## What this task involves
A faithful, complete copy of the entries below is required, with images removed.

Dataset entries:
============
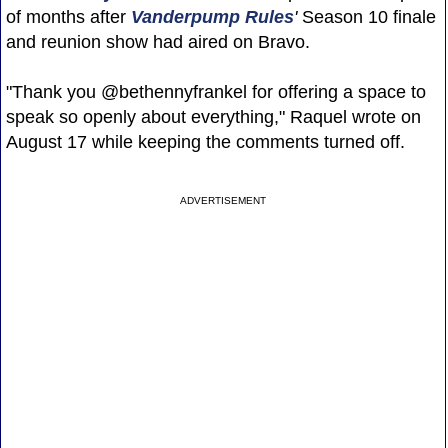
of months after
Vanderpump Rules
'
Season 10 finale
and reunion show had aired on Bravo.
"Thank you @bethennyfrankel for offering a space to
speak so openly about everything," Raquel wrote on
August 17 while keeping the comments turned off.
ADVERTISEMENT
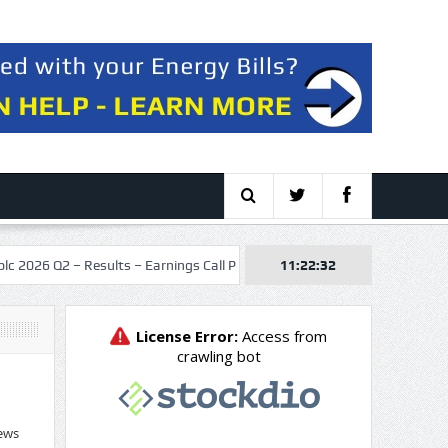
Q2 – Results – Earnings Call Presentation
11:22:33
Boss Energy Limited (BQS
ews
============
## Output for this exercise
of months after
Vanderpump Rules
'
Season 10 finale
and reunion show had aired on Bravo.
"Thank you @bethennyfrankel for offering a space to
speak so openly about everything," Raquel wrote on
August 17 while keeping the comments turned off.
ADVERTISEMENT
Q2 – Results – Earnings Call Presentation
11:22:33
Boss Energy Limited (BQS
ews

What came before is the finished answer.